Les entreprises du secteur privé embauchent également des majors du marxisme dans le but de montrer leur allégeance au parti à la suite de la répression contre les entrepreneurs de la technologie et de l’immobilier tels que Jack Ma, fondateur d’Alibaba et Ant, et le président de China Evergrande Hui Ka Yan.

« Cela aide d’avoir quelqu’un qui parle la langue du parti qui travaille pour nous », a déclaré David Tong, propriétaire d’une usine de machines-outils dans la ville orientale de Ningbo, près de Shanghai. « Le gouvernement nous fera davantage confiance. »

Tong a récemment embauché un expert en marxisme pour aider son entreprise à améliorer la communication avec les autorités locales.
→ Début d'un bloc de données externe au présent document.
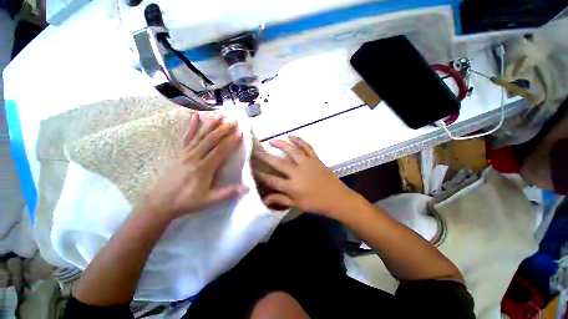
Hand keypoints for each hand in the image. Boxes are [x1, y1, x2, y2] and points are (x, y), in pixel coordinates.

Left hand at [143, 114, 245, 220]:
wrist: (161, 202)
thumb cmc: (186, 201)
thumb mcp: (208, 201)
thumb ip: (226, 193)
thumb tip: (245, 188)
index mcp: (203, 168)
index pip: (220, 151)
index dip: (230, 141)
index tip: (240, 133)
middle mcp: (194, 157)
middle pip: (211, 140)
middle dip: (223, 129)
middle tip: (233, 121)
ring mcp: (185, 153)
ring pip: (200, 135)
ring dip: (210, 124)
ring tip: (220, 115)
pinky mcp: (179, 153)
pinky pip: (186, 137)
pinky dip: (191, 126)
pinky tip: (194, 116)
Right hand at [253, 136, 355, 216]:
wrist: (339, 199)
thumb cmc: (317, 204)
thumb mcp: (298, 204)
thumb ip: (281, 199)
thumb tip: (264, 199)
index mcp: (293, 187)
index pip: (272, 180)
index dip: (261, 175)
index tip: (251, 169)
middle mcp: (298, 173)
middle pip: (278, 163)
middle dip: (265, 157)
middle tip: (255, 150)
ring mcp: (308, 164)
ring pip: (292, 151)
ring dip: (281, 144)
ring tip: (271, 141)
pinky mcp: (316, 159)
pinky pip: (307, 147)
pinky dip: (299, 140)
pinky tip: (291, 136)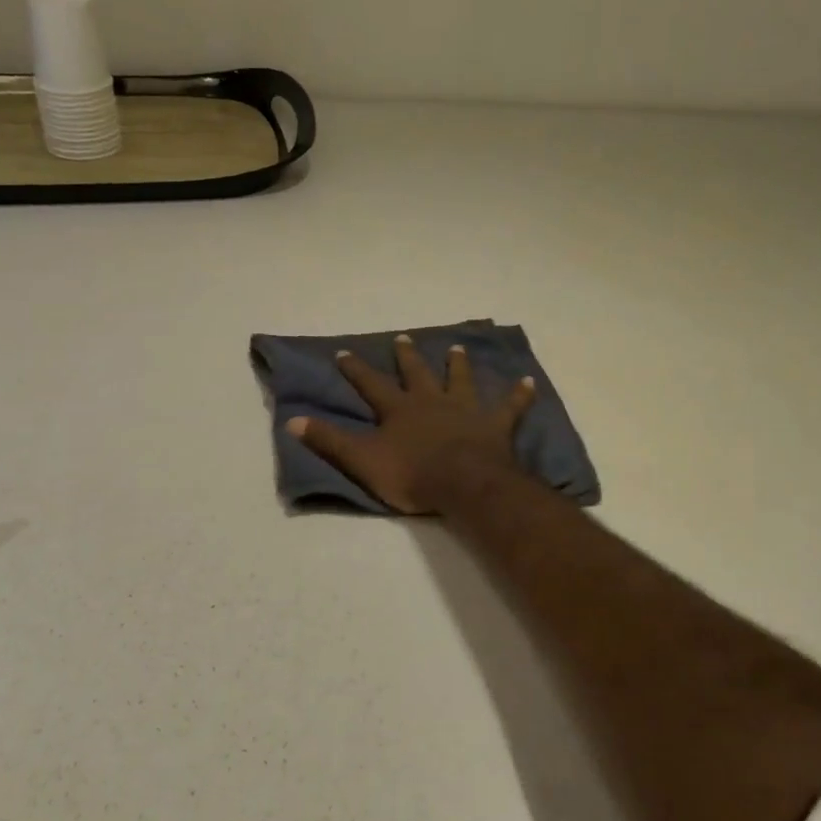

L’embauche a eu un impact immédiat.

Peu de temps après avoir commencé, le marxiste interne a montré à Tong un article « inapproprié » dans le magazine interne de son entreprise qui avait critiqué le régime draconien de censure cinématographique en Chine.

Tong a montré au Financial Times un message de l’embauche qui disait: «C’est bien que quelqu’un ait sa propre opinion sur la façon dont le gouvernement contrôle les médias, mais la publication de telles opinions dans notre magazine d’entreprise conduira à un malentendu que nous soutenir des idées contraires à la ligne officielle.

Tong a dit qu’il appréciait les conseils et a rapidement retiré l’article.